▶ Exercise directions
Copy word for word the lines of the records below, beginning at the one with "X15545460Y-8574700D03*" and finishing at the one with "input [31:0] rs2, //", ends included, but none of the pictures.

▶ Input records
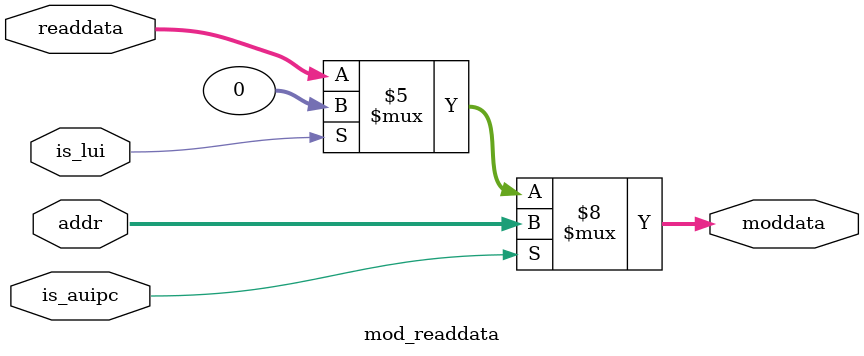
<source format=v>
module mod_readdata (readdata,addr,is_auipc,is_lui,moddata);
    input [31:0] readdata;
    input [31:0] addr;
    input is_auipc;
    input is_lui;
    output reg [31:0] moddata;

    always @ (*) begin
        if (is_auipc == 1'b1) 
            moddata<= addr; //auipc
        else if (is_lui == 1'b1)
            moddata <= 32'b0; //lui
        else
            moddata <= readdata;
    end
endmodule 

</source>
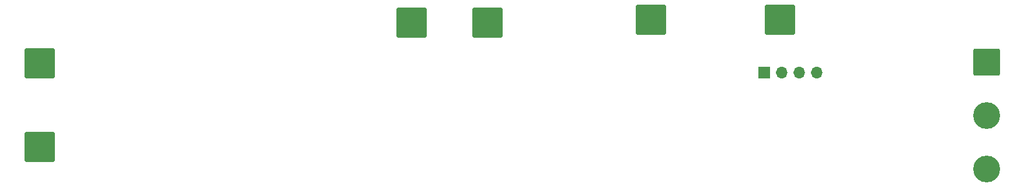
<source format=gbr>
%TF.GenerationSoftware,KiCad,Pcbnew,8.0.2*%
%TF.CreationDate,2024-08-08T08:25:18+03:00*%
%TF.ProjectId,______________ SMD,21323542-3e43-43a3-9037-3042353b4c20,rev?*%
%TF.SameCoordinates,Original*%
%TF.FileFunction,Soldermask,Bot*%
%TF.FilePolarity,Negative*%
%FSLAX45Y45*%
G04 Gerber Fmt 4.5, Leading zero omitted, Abs format (unit mm)*
G04 Created by KiCad (PCBNEW 8.0.2) date 2024-08-08 08:25:18*
%MOMM*%
%LPD*%
G01*
G04 APERTURE LIST*
G04 Aperture macros list*
%AMRoundRect*
0 Rectangle with rounded corners*
0 $1 Rounding radius*
0 $2 $3 $4 $5 $6 $7 $8 $9 X,Y pos of 4 corners*
0 Add a 4 corners polygon primitive as box body*
4,1,4,$2,$3,$4,$5,$6,$7,$8,$9,$2,$3,0*
0 Add four circle primitives for the rounded corners*
1,1,$1+$1,$2,$3*
1,1,$1+$1,$4,$5*
1,1,$1+$1,$6,$7*
1,1,$1+$1,$8,$9*
0 Add four rect primitives between the rounded corners*
20,1,$1+$1,$2,$3,$4,$5,0*
20,1,$1+$1,$4,$5,$6,$7,0*
20,1,$1+$1,$6,$7,$8,$9,0*
20,1,$1+$1,$8,$9,$2,$3,0*%
G04 Aperture macros list end*
%ADD10R,1.700000X1.700000*%
%ADD11O,1.700000X1.700000*%
%ADD12RoundRect,0.249999X-1.950001X-1.950001X1.950001X-1.950001X1.950001X1.950001X-1.950001X1.950001X0*%
%ADD13RoundRect,0.250002X-1.699998X1.699998X-1.699998X-1.699998X1.699998X-1.699998X1.699998X1.699998X0*%
%ADD14C,3.900000*%
%ADD15RoundRect,0.249999X1.950001X1.950001X-1.950001X1.950001X-1.950001X-1.950001X1.950001X-1.950001X0*%
G04 APERTURE END LIST*
D10*
%TO.C,J6*%
X15291460Y-8574700D03*
D11*
X15545460Y-8574700D03*
X15799460Y-8574700D03*
X16053460Y-8574700D03*
%TD*%
D12*
%TO.C,J2*%
X11282680Y-7846060D03*
%TD*%
%TO.C,J3*%
X10180320Y-7843520D03*
%TD*%
D13*
%TO.C,J4*%
X18516600Y-8422420D03*
D14*
X18516600Y-9202420D03*
X18516600Y-9982420D03*
%TD*%
D15*
%TO.C,J1*%
X4785360Y-8440420D03*
%TD*%
%TO.C,J5*%
X4785360Y-9659620D03*
%TD*%
D12*
%TO.C,J7*%
X13654700Y-7802540D03*
%TD*%
%TO.C,J8*%
X15521600Y-7800000D03*
%TD*%
M02*

</source>
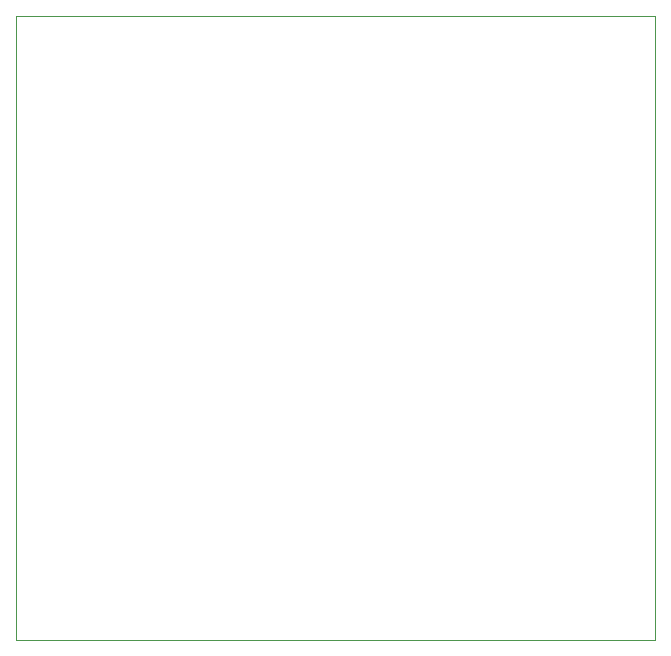
<source format=gbr>
%TF.GenerationSoftware,KiCad,Pcbnew,(5.1.9)-1*%
%TF.CreationDate,2021-03-05T00:07:22+01:00*%
%TF.ProjectId,FIGS,46494753-2e6b-4696-9361-645f70636258,1x*%
%TF.SameCoordinates,Original*%
%TF.FileFunction,Profile,NP*%
%FSLAX46Y46*%
G04 Gerber Fmt 4.6, Leading zero omitted, Abs format (unit mm)*
G04 Created by KiCad (PCBNEW (5.1.9)-1) date 2021-03-05 00:07:22*
%MOMM*%
%LPD*%
G01*
G04 APERTURE LIST*
%TA.AperFunction,Profile*%
%ADD10C,0.050000*%
%TD*%
G04 APERTURE END LIST*
D10*
X34290000Y-77470000D02*
X35052000Y-77470000D01*
X34290000Y-24638000D02*
X35052000Y-24638000D01*
X35052000Y-77470000D02*
X36068000Y-77470000D01*
X35052000Y-24638000D02*
X36068000Y-24638000D01*
X88392000Y-24638000D02*
X36068000Y-24638000D01*
X88392000Y-77470000D02*
X88392000Y-24638000D01*
X36068000Y-77470000D02*
X88392000Y-77470000D01*
X34290000Y-24638000D02*
X34290000Y-77470000D01*
M02*

</source>
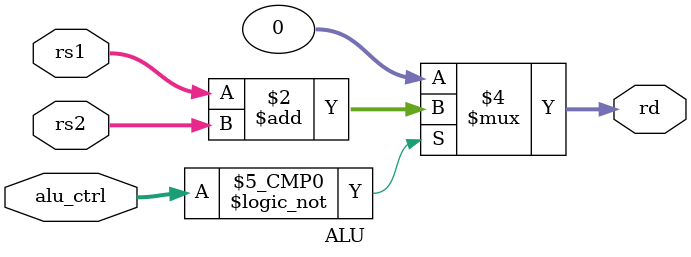
<source format=v>
module ALU (
    input [31:0] rs1, // Đầu vào thanh ghi nguồn 1
    input [31:0] rs2, // Đầu vào thanh ghi nguồn 2
    input [2:0] alu_ctrl, // Tín hiệu điều khiển ALU
    output reg [31:0] rd // Đầu ra thanh ghi đích
);

    always @(*) begin
        case (alu_ctrl)
            3'b000: rd <= rs1 + rs2; // Lệnh add
            default: rd <= 32'b0; // Mặc định
        endcase
    end

endmodule

</source>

▶ Result of this exercise
X15545460Y-8574700D03*
X15799460Y-8574700D03*
X16053460Y-8574700D03*
%TD*%
D12*
%TO.C,J2*%
X11282680Y-7846060D03*
%TD*%
%TO.C,J3*%
X10180320Y-7843520D03*
%TD*%
D13*
%TO.C,J4*%
X18516600Y-8422420D03*
D14*
X18516600Y-9202420D03*
X18516600Y-9982420D03*
%TD*%
D15*
%TO.C,J1*%
X4785360Y-8440420D03*
%TD*%
%TO.C,J5*%
X4785360Y-9659620D03*
%TD*%
D12*
%TO.C,J7*%
X13654700Y-7802540D03*
%TD*%
%TO.C,J8*%
X15521600Y-7800000D03*
%TD*%
M02*

</source>
<source format=gbr>
%TF.GenerationSoftware,KiCad,Pcbnew,(5.1.9)-1*%
%TF.CreationDate,2021-03-05T00:07:22+01:00*%
%TF.ProjectId,FIGS,46494753-2e6b-4696-9361-645f70636258,1x*%
%TF.SameCoordinates,Original*%
%TF.FileFunction,Profile,NP*%
%FSLAX46Y46*%
G04 Gerber Fmt 4.6, Leading zero omitted, Abs format (unit mm)*
G04 Created by KiCad (PCBNEW (5.1.9)-1) date 2021-03-05 00:07:22*
%MOMM*%
%LPD*%
G01*
G04 APERTURE LIST*
%TA.AperFunction,Profile*%
%ADD10C,0.050000*%
%TD*%
G04 APERTURE END LIST*
D10*
X34290000Y-77470000D02*
X35052000Y-77470000D01*
X34290000Y-24638000D02*
X35052000Y-24638000D01*
X35052000Y-77470000D02*
X36068000Y-77470000D01*
X35052000Y-24638000D02*
X36068000Y-24638000D01*
X88392000Y-24638000D02*
X36068000Y-24638000D01*
X88392000Y-77470000D02*
X88392000Y-24638000D01*
X36068000Y-77470000D02*
X88392000Y-77470000D01*
X34290000Y-24638000D02*
X34290000Y-77470000D01*
M02*

</source>
<source format=v>
module ALU (
    input [31:0] rs1, // Đầu vào thanh ghi nguồn 1
    input [31:0] rs2, // Đầu vào thanh ghi nguồn 2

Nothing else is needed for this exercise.